Provided material —

......

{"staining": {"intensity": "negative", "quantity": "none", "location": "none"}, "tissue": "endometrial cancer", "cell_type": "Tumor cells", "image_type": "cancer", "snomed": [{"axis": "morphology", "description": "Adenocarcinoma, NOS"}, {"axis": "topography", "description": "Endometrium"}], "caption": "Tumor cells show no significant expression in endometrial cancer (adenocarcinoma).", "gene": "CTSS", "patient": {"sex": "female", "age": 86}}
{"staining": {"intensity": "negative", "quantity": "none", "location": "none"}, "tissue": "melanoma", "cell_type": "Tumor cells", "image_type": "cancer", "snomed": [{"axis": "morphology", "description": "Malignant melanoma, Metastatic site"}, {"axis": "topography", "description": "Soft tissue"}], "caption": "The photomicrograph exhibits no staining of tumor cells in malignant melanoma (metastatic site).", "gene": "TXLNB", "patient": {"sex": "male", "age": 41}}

......

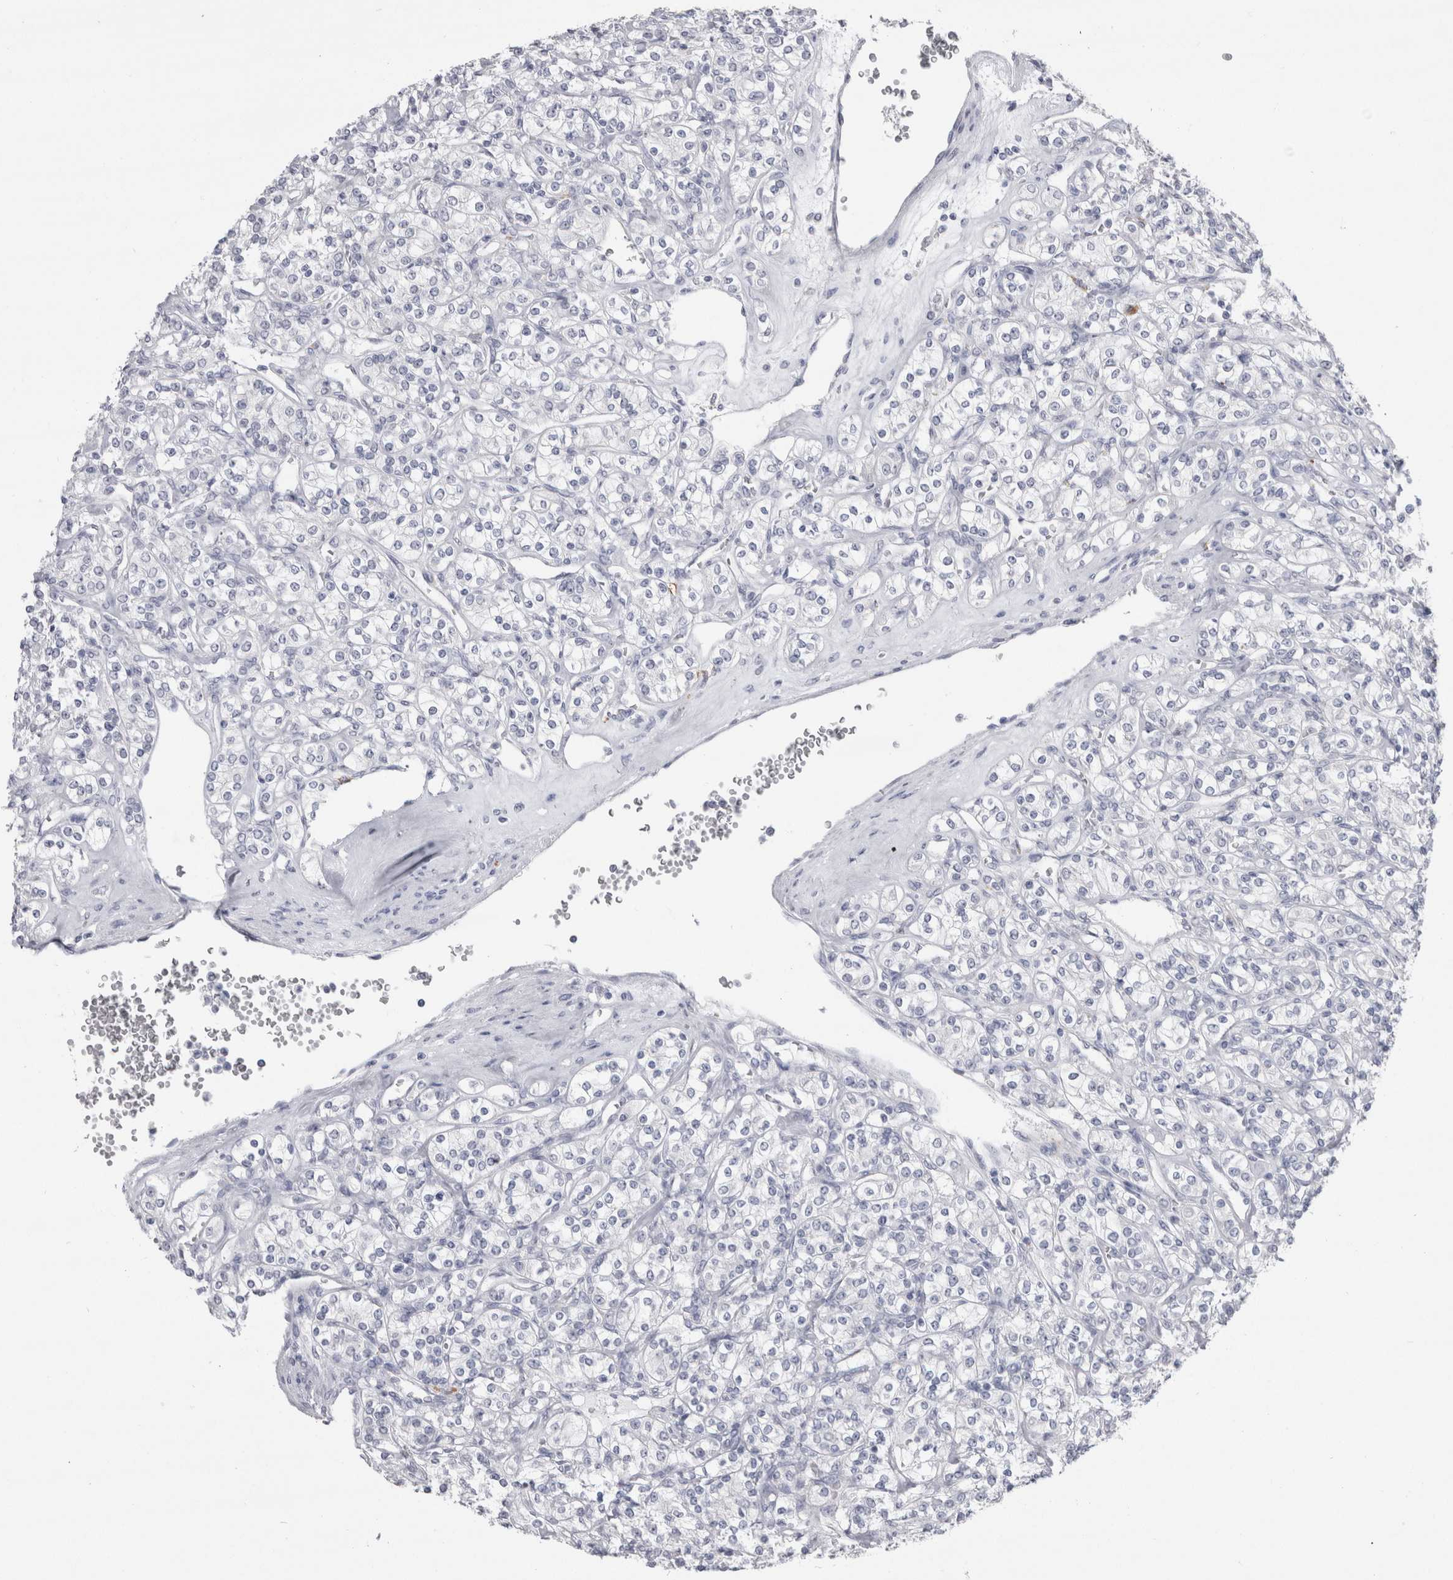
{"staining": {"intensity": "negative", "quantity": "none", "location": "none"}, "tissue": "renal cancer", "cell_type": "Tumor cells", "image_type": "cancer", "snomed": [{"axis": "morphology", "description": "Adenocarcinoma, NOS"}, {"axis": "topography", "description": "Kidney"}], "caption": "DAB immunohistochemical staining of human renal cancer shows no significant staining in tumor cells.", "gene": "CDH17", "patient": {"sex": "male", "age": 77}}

......

Task statement —
Within the material above, transcribe exactly the lines that run from the line holding "cells show no" through the line holding "photomicrograph exhibits no".

Task solution —
{"staining": {"intensity": "negative", "quantity": "none", "location": "none"}, "tissue": "endometrial cancer", "cell_type": "Tumor cells", "image_type": "cancer", "snomed": [{"axis": "morphology", "description": "Adenocarcinoma, NOS"}, {"axis": "topography", "description": "Endometrium"}], "caption": "Tumor cells show no significant expression in endometrial cancer (adenocarcinoma).", "gene": "CTSS", "patient": {"sex": "female", "age": 86}}
{"staining": {"intensity": "negative", "quantity": "none", "location": "none"}, "tissue": "melanoma", "cell_type": "Tumor cells", "image_type": "cancer", "snomed": [{"axis": "morphology", "description": "Malignant melanoma, Metastatic site"}, {"axis": "topography", "description": "Soft tissue"}], "caption": "The photomicrograph exhibits no staining of tumor cells in malignant melanoma (metastatic site).", "gene": "TXLNB", "patient": {"sex": "male", "age": 41}}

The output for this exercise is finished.